Community forums and Twitter were buzzing in 2021 22. Now silence. No updates, no proposals, no governance moves. Developers absent. The project looks paused, maybe indefinitely.
That’s basically it. Features are there - but broken in action.
Without liquidity and active users, even NFT pools and farm mechanics fall flat. Bunicorn appears alive, but it’s just standing still. DeFi requires constant movement - traders, stakers, pool creators. Here, that movement is missing.
Maybe someone nostalgic for old BUNI events. Or someone mapping failed DeFi ideas. No one serious would risk funds here - no activity, no support, no governance life.
Bunicorn is technically deployed - contracts exist, UI deploys on BSC. But it’s dormant. No tokens moving, no governance updates, no farming activity. The site works, but the protocol sleeps.
You can only test with tiny amounts. Swap? Might fail. Stake? Likely dead. If you connect wallet, you might see old stats but not new transactions. Best case scenario - you get stuck in a broken UI. Worse - you lose funds due to abandoned or unaudited code.
Bunicorn had flair and promise. NFT farms, BUNI incentives, DeFi creativity. But DeFi is brutal - without adoption and upkeep, projects rot. Now the platform is a hollow shell: looks live but doesn’t deliver.

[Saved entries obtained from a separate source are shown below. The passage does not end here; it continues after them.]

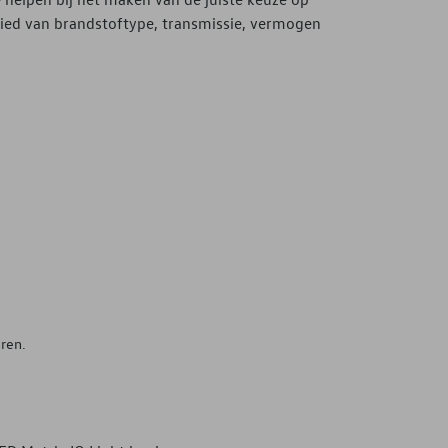
ied van brandstoftype, transmissie, vermogen
ren.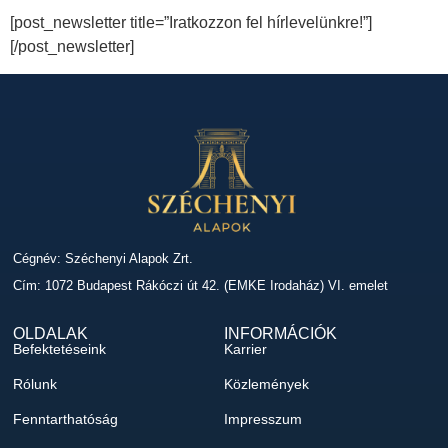
[post_newsletter title=”Iratkozzon fel hírlevelünkre!”]
[/post_newsletter]
Cégnév: Széchenyi Alapok Zrt.
Cím: 1072 Budapest Rákóczi út 42. (EMKE Irodaház) VI. emelet
OLDALAK
INFORMÁCIÓK
Befektetéseink
Karrier
Rólunk
Közlemények
Fenntarthatóság
Impresszum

It’s like a playground where slides are still built but no children come anymore. You see the swings - bright, shiny - but they don’t move. Bunicorn runs in tech sense, but the life inside faded long ago.
MonoX Protocol on Polygon offers a clever twist: single-token liquidity and easier listing with vCASH. But clever doesn’t always mean functional. This model might reduce friction - but where there is no user activity, it’s just a concept.
The platform lacks liquidity, trading volume, and user traction. The hack damage still looms in memory. Trust is minimal. Participation remains niche and speculative.
If you’re drawn by innovation, MonoX is intriguing. If you need real markets and depth - it falls flat. It’s part experiment, part blueprint - but not a live exchange in any real sense.